• WRITTEN TASK: Print all records exactly, leaving nothing out.

(Collected data entries)
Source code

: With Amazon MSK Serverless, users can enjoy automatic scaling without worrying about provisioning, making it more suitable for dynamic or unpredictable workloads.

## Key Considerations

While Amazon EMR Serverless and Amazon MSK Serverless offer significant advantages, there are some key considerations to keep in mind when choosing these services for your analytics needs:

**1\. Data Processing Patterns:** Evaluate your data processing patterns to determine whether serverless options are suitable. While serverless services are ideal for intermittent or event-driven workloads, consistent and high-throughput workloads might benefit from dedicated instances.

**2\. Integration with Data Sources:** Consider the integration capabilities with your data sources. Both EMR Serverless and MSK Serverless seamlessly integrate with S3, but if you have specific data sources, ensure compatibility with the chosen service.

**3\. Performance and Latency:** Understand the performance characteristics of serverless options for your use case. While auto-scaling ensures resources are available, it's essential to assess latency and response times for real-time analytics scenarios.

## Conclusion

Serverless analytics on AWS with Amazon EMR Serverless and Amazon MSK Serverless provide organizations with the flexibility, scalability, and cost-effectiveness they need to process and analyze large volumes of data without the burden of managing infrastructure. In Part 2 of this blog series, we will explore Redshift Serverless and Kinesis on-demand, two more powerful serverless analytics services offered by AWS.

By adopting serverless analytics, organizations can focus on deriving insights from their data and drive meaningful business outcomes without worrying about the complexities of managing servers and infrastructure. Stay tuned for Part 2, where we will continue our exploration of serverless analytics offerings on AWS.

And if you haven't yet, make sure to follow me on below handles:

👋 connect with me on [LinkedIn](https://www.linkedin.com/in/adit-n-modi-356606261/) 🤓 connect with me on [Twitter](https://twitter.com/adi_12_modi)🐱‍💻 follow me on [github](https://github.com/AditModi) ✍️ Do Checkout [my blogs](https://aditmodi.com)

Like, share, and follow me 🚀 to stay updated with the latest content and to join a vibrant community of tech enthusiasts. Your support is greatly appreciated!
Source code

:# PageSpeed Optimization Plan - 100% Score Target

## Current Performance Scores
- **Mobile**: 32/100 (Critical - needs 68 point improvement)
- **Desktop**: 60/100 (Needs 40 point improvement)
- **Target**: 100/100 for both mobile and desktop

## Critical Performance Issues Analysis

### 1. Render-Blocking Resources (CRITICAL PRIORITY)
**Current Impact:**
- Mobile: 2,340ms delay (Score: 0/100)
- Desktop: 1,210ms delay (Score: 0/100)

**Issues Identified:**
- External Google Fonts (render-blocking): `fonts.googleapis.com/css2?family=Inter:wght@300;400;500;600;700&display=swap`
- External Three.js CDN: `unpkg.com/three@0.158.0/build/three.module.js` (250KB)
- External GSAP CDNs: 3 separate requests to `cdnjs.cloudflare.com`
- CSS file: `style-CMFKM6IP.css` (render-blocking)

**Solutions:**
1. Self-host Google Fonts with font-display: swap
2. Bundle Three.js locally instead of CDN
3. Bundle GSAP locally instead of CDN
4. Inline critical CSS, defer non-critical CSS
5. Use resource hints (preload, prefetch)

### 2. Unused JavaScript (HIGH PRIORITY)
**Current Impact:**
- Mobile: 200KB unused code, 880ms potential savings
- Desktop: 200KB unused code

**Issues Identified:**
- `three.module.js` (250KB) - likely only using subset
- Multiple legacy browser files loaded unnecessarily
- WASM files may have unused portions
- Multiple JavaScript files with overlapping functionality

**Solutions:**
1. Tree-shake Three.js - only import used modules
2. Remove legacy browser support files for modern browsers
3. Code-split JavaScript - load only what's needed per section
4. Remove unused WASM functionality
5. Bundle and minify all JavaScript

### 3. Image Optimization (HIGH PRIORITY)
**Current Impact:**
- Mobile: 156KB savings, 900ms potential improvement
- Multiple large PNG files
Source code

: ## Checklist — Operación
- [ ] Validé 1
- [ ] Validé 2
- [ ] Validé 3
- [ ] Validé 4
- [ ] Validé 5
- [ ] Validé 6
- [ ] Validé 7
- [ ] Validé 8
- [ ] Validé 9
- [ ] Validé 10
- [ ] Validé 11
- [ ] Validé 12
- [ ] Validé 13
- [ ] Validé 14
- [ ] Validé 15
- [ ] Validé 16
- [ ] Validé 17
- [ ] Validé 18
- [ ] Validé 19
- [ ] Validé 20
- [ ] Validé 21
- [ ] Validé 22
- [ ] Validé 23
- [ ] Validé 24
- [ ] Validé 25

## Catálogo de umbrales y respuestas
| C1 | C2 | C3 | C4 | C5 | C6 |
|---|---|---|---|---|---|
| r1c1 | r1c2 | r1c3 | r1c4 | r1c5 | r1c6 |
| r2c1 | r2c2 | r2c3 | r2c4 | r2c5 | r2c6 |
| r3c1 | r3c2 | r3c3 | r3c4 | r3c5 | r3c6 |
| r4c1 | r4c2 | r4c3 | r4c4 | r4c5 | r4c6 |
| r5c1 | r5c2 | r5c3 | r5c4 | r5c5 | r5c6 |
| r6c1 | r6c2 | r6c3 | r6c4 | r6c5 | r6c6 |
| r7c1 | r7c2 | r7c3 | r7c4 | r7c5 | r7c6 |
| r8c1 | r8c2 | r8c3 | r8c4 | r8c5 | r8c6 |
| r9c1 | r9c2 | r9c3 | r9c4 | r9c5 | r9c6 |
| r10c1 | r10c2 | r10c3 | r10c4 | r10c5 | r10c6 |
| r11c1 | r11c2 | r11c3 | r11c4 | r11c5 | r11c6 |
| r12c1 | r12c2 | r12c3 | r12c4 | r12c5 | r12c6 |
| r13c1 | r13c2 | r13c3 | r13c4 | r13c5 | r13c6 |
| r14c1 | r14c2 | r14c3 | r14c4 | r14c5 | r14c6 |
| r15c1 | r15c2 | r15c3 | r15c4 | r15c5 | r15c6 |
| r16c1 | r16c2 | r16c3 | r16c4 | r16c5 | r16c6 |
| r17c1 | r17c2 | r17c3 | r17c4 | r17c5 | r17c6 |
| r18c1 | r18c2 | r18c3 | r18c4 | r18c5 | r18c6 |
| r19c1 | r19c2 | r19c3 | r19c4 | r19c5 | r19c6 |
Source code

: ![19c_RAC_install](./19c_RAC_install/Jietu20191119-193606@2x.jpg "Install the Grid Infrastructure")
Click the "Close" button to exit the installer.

• EXERCISE OUTPUT:
Source code

: With Amazon MSK Serverless, users can enjoy automatic scaling without worrying about provisioning, making it more suitable for dynamic or unpredictable workloads.

## Key Considerations

While Amazon EMR Serverless and Amazon MSK Serverless offer significant advantages, there are some key considerations to keep in mind when choosing these services for your analytics needs:

**1\. Data Processing Patterns:** Evaluate your data processing patterns to determine whether serverless options are suitable. While serverless services are ideal for intermittent or event-driven workloads, consistent and high-throughput workloads might benefit from dedicated instances.

**2\. Integration with Data Sources:** Consider the integration capabilities with your data sources. Both EMR Serverless and MSK Serverless seamlessly integrate with S3, but if you have specific data sources, ensure compatibility with the chosen service.

**3\. Performance and Latency:** Understand the performance characteristics of serverless options for your use case. While auto-scaling ensures resources are available, it's essential to assess latency and response times for real-time analytics scenarios.

## Conclusion

Serverless analytics on AWS with Amazon EMR Serverless and Amazon MSK Serverless provide organizations with the flexibility, scalability, and cost-effectiveness they need to process and analyze large volumes of data without the burden of managing infrastructure. In Part 2 of this blog series, we will explore Redshift Serverless and Kinesis on-demand, two more powerful serverless analytics services offered by AWS.

By adopting serverless analytics, organizations can focus on deriving insights from their data and drive meaningful business outcomes without worrying about the complexities of managing servers and infrastructure. Stay tuned for Part 2, where we will continue our exploration of serverless analytics offerings on AWS.

And if you haven't yet, make sure to follow me on below handles:

👋 connect with me on [LinkedIn](https://www.linkedin.com/in/adit-n-modi-356606261/) 🤓 connect with me on [Twitter](https://twitter.com/adi_12_modi)🐱‍💻 follow me on [github](https://github.com/AditModi) ✍️ Do Checkout [my blogs](https://aditmodi.com)

Like, share, and follow me 🚀 to stay updated with the latest content and to join a vibrant community of tech enthusiasts. Your support is greatly appreciated!
Source code

:# PageSpeed Optimization Plan - 100% Score Target

## Current Performance Scores
- **Mobile**: 32/100 (Critical - needs 68 point improvement)
- **Desktop**: 60/100 (Needs 40 point improvement)
- **Target**: 100/100 for both mobile and desktop

## Critical Performance Issues Analysis

### 1. Render-Blocking Resources (CRITICAL PRIORITY)
**Current Impact:**
- Mobile: 2,340ms delay (Score: 0/100)
- Desktop: 1,210ms delay (Score: 0/100)

**Issues Identified:**
- External Google Fonts (render-blocking): `fonts.googleapis.com/css2?family=Inter:wght@300;400;500;600;700&display=swap`
- External Three.js CDN: `unpkg.com/three@0.158.0/build/three.module.js` (250KB)
- External GSAP CDNs: 3 separate requests to `cdnjs.cloudflare.com`
- CSS file: `style-CMFKM6IP.css` (render-blocking)

**Solutions:**
1. Self-host Google Fonts with font-display: swap
2. Bundle Three.js locally instead of CDN
3. Bundle GSAP locally instead of CDN
4. Inline critical CSS, defer non-critical CSS
5. Use resource hints (preload, prefetch)

### 2. Unused JavaScript (HIGH PRIORITY)
**Current Impact:**
- Mobile: 200KB unused code, 880ms potential savings
- Desktop: 200KB unused code

**Issues Identified:**
- `three.module.js` (250KB) - likely only using subset
- Multiple legacy browser files loaded unnecessarily
- WASM files may have unused portions
- Multiple JavaScript files with overlapping functionality

**Solutions:**
1. Tree-shake Three.js - only import used modules
2. Remove legacy browser support files for modern browsers
3. Code-split JavaScript - load only what's needed per section
4. Remove unused WASM functionality
5. Bundle and minify all JavaScript

### 3. Image Optimization (HIGH PRIORITY)
**Current Impact:**
- Mobile: 156KB savings, 900ms potential improvement
- Multiple large PNG files
Source code

: ## Checklist — Operación
- [ ] Validé 1
- [ ] Validé 2
- [ ] Validé 3
- [ ] Validé 4
- [ ] Validé 5
- [ ] Validé 6
- [ ] Validé 7
- [ ] Validé 8
- [ ] Validé 9
- [ ] Validé 10
- [ ] Validé 11
- [ ] Validé 12
- [ ] Validé 13
- [ ] Validé 14
- [ ] Validé 15
- [ ] Validé 16
- [ ] Validé 17
- [ ] Validé 18
- [ ] Validé 19
- [ ] Validé 20
- [ ] Validé 21
- [ ] Validé 22
- [ ] Validé 23
- [ ] Validé 24
- [ ] Validé 25

## Catálogo de umbrales y respuestas
| C1 | C2 | C3 | C4 | C5 | C6 |
|---|---|---|---|---|---|
| r1c1 | r1c2 | r1c3 | r1c4 | r1c5 | r1c6 |
| r2c1 | r2c2 | r2c3 | r2c4 | r2c5 | r2c6 |
| r3c1 | r3c2 | r3c3 | r3c4 | r3c5 | r3c6 |
| r4c1 | r4c2 | r4c3 | r4c4 | r4c5 | r4c6 |
| r5c1 | r5c2 | r5c3 | r5c4 | r5c5 | r5c6 |
| r6c1 | r6c2 | r6c3 | r6c4 | r6c5 | r6c6 |
| r7c1 | r7c2 | r7c3 | r7c4 | r7c5 | r7c6 |
| r8c1 | r8c2 | r8c3 | r8c4 | r8c5 | r8c6 |
| r9c1 | r9c2 | r9c3 | r9c4 | r9c5 | r9c6 |
| r10c1 | r10c2 | r10c3 | r10c4 | r10c5 | r10c6 |
| r11c1 | r11c2 | r11c3 | r11c4 | r11c5 | r11c6 |
| r12c1 | r12c2 | r12c3 | r12c4 | r12c5 | r12c6 |
| r13c1 | r13c2 | r13c3 | r13c4 | r13c5 | r13c6 |
| r14c1 | r14c2 | r14c3 | r14c4 | r14c5 | r14c6 |
| r15c1 | r15c2 | r15c3 | r15c4 | r15c5 | r15c6 |
| r16c1 | r16c2 | r16c3 | r16c4 | r16c5 | r16c6 |
| r17c1 | r17c2 | r17c3 | r17c4 | r17c5 | r17c6 |
| r18c1 | r18c2 | r18c3 | r18c4 | r18c5 | r18c6 |
| r19c1 | r19c2 | r19c3 | r19c4 | r19c5 | r19c6 |
Source code

: ![19c_RAC_install](./19c_RAC_install/Jietu20191119-193606@2x.jpg "Install the Grid Infrastructure")
Click the "Close" button to exit the installer.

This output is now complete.